Shipping containers - the same massive steel structures that haul cargo from land, sea and air worldwide - are not only durable, stackable, and readily available, but also relatively cheap, costing on average $3,500 per unit.

One of the first major Canadian projects, constructed in July 2013, is located at 502 Alexander Street in Vancouver and used 12 shipping containers stacked three-storeys high. Each of the 12 units, which cost roughly $82,500 a piece to construct, are about 280 to 290 square feet with wood laminate flooring, separate entrances, bathrooms and equipped with a washer-dryer machine.

The container homes were part of a $3.3 million social-housing project, which also included a heritage restoration of an adjacent 16-unit Imouto Housing for Young Women. Canada Mortgage and Housing Corp. contributed $2.6 million to the funding, the City of Vancouver pitched in $92,000 and B.C. Hydro supplied two of the containers and an additional $90,000.

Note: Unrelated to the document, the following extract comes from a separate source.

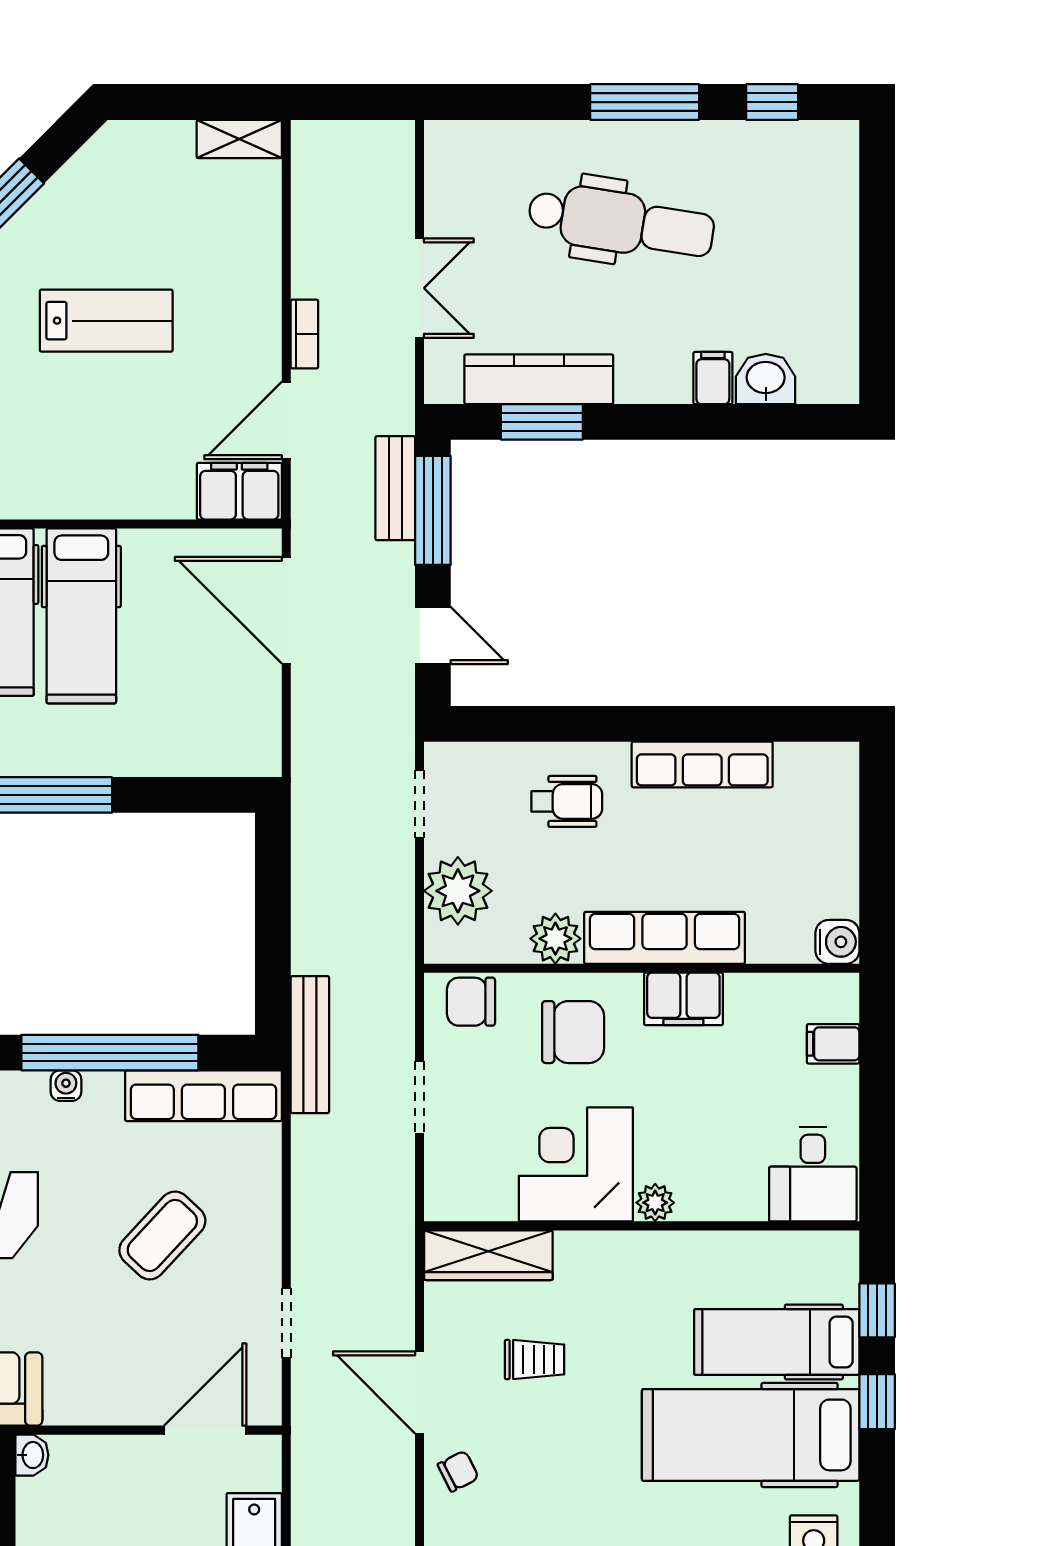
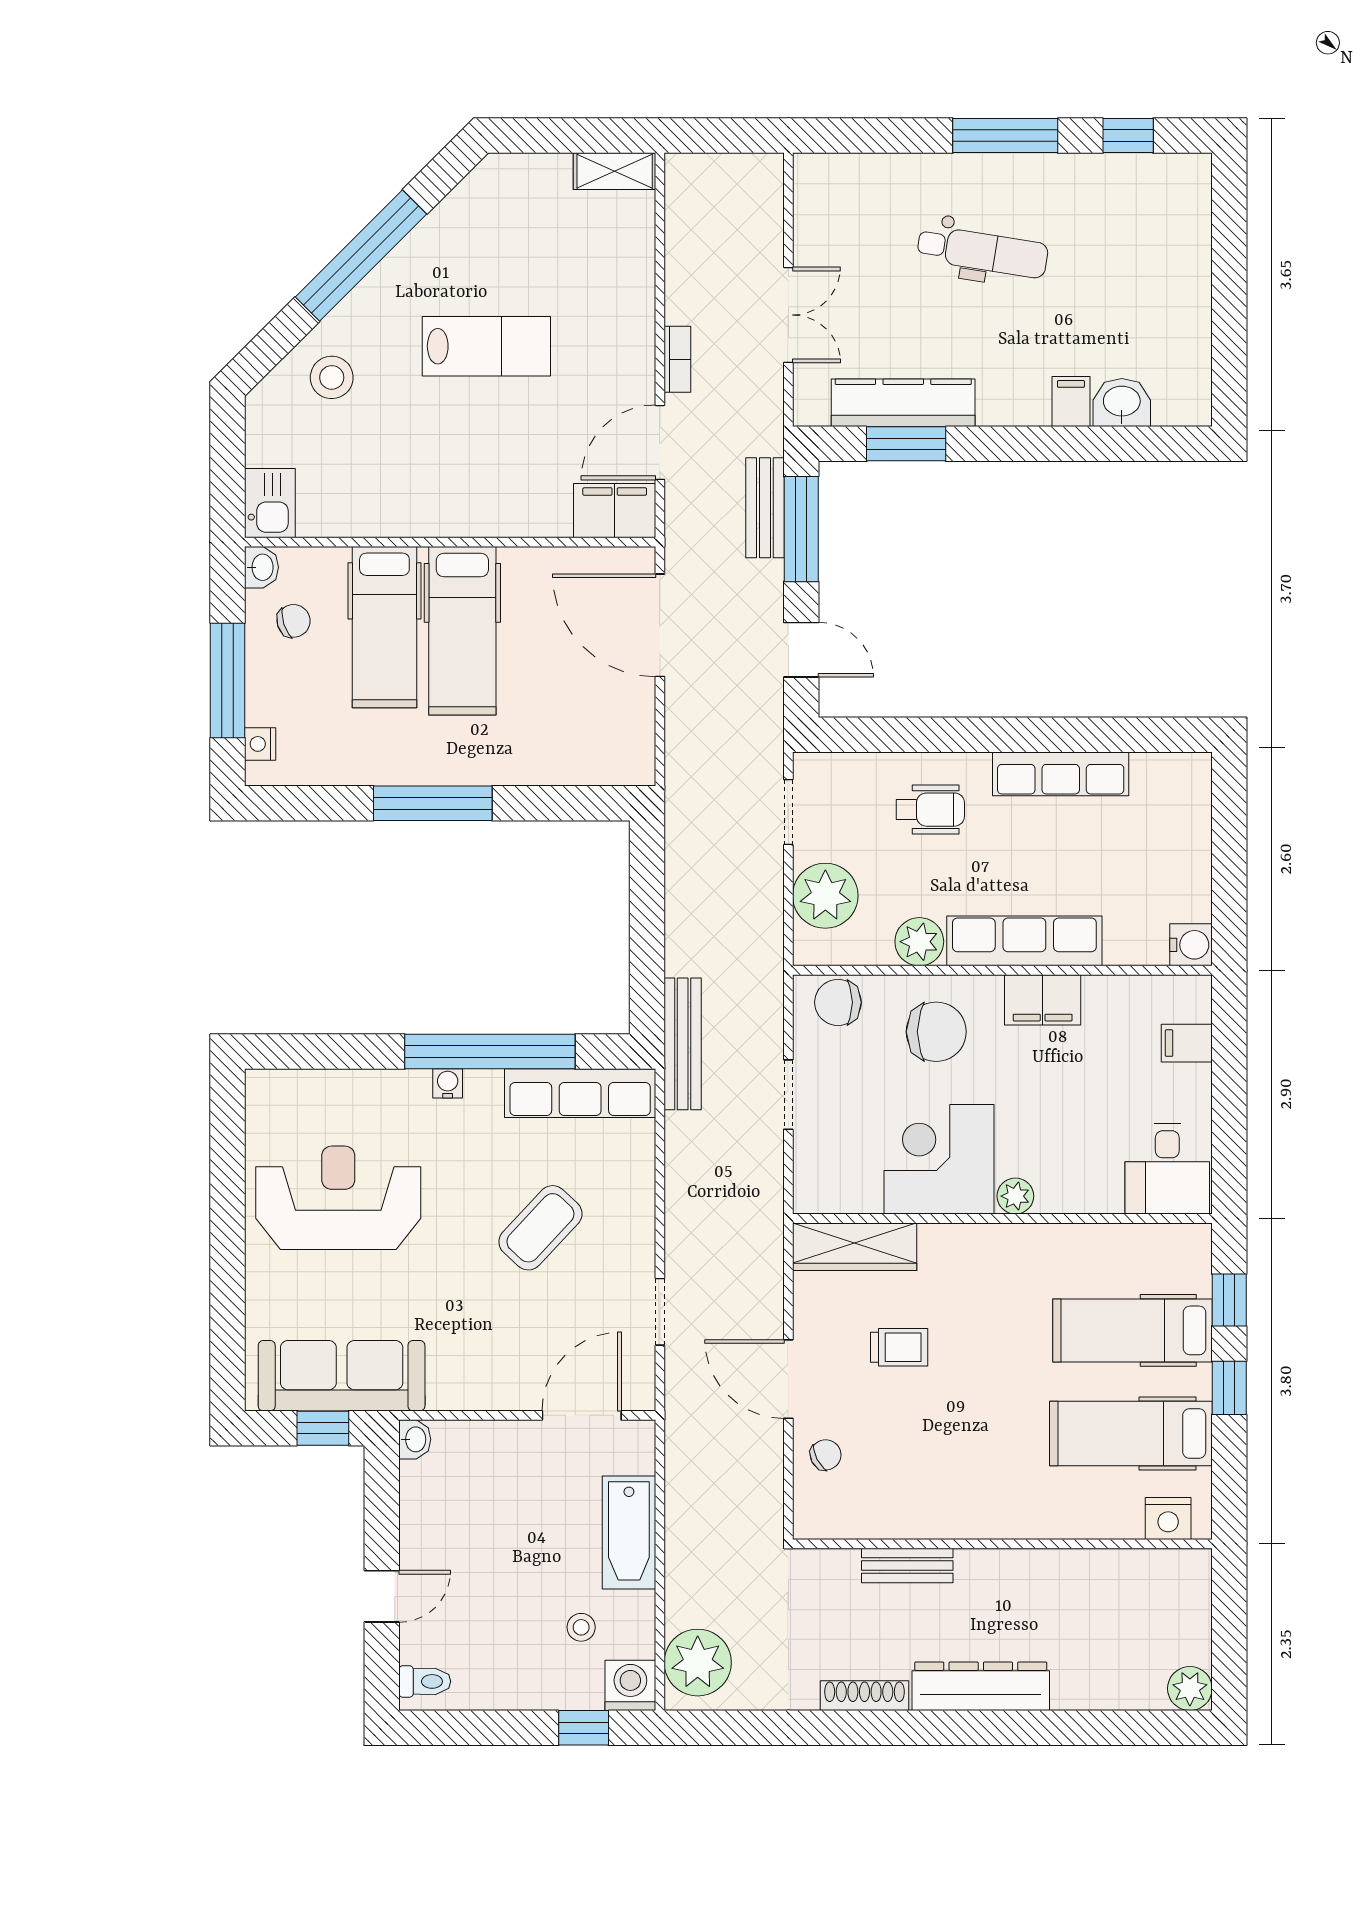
dental chair: (621, 222) -> (983, 252), width x0.73, depth x0.72
hospital bed: (751, 1435) -> (1131, 1434), width x0.73, depth x0.78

Seeing the completion of that served as inspiration to a pair of entrepreneurs in Alberta who just completed that province's first pilot container home on Ellerslie Road near 181 Street in Edmonton at a cost of $60,000. Three workers completed the 640-square-foot demonstration model in four days using only a crane, wrench, caulking gun and drill.

Sergio Torres and Chad Osman of Avante Global Trade figure that assembly time is one tenth of a normal home with the cost at about one-third, but add that the structure of the steel containers is more sturdy than conventional homes.

Expecting that 1,200 square foot models will sell for $100,000, which would include such basics as insulation, in-floor heating, drywall, exterior panelling, air conditioning (where required) plus LED lighting, tiled bathrooms and open staircases, the partners are optimistic that the container concept will fly.

The Canadian Real Estate Association reports that the average home price in Alberta for March 2014 was $402,933 and slightly lower nationally at $401,419. With the considerable cost savings to be gained, one can expect that as more container home models and styles become available, buyers will step up.